A company-developer dubbed Level K found the vulnerability and made it public knowledge in its blogpost, saying that it had also notified as many crypto exchanges as possible, warning them of the danger. Level K also reports that the exchanges have installed software patches to protect themselves.
What risks the bug bears for the network
The weakness is activated when ETH is transferred to a wallet that can afterwards conduct arbitrary computations for which the operation initiator pays and which bears the risk of ‘griefing’ — this is what a bad actor does to harm users of the ecosystem. The theory goes that the person behind an attack can make the initiator of the transaction, a crypto exchange in this case, pay for an arbitrary computation, unless the exchange has gas limits activated.

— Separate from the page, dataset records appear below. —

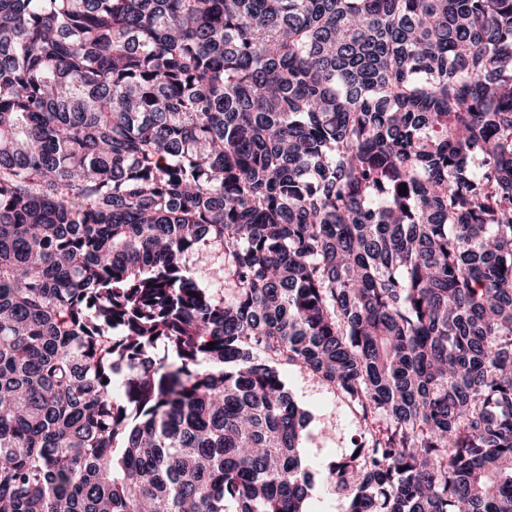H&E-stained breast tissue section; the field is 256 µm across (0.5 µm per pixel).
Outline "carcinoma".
I'll return each mask as SVG.
<instances>
[{"instance_id": "obj_1", "label": "carcinoma", "mask_w": 512, "mask_h": 512, "mask_svg": "<svg viewBox=\"0 0 512 512\" xmlns=\"http://www.w3.org/2000/svg\"><path fill=\"white\" fill-rule=\"evenodd\" d=\"M289 364L512 512V0H0V512H311Z\"/></svg>"}]
</instances>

Potentially, a dirty player can mint a great amount of Gas when he or she receives Ether, making this griefing attack and giving them a huge profit.

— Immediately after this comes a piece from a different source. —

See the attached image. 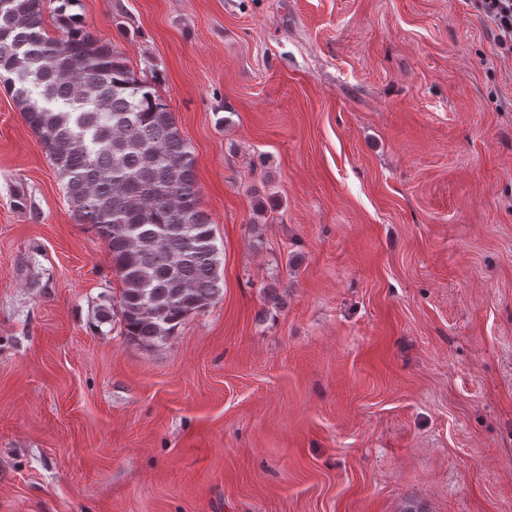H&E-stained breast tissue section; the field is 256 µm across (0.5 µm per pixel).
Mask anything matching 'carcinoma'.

All ETH tokens are vulnerable
The worst part of this is that it is not only ETH that can be used for the illegal minting of Gas. The bug can also spread its effect on all other ETH-based tokens, such as ERC721 or ERC20-based ones. If exchanges do not implement a gas limit for transactions when it comes to contract calls for transfers, they are at a risk of having to pay for a great volume of computation.
Per Level K, slightly over a week ago private messages were sent to the trading platforms that could potentially suffer from this weak point in the Ethereum protocol to notify them of the possible danger. They have all now installed patches to eliminate the bug.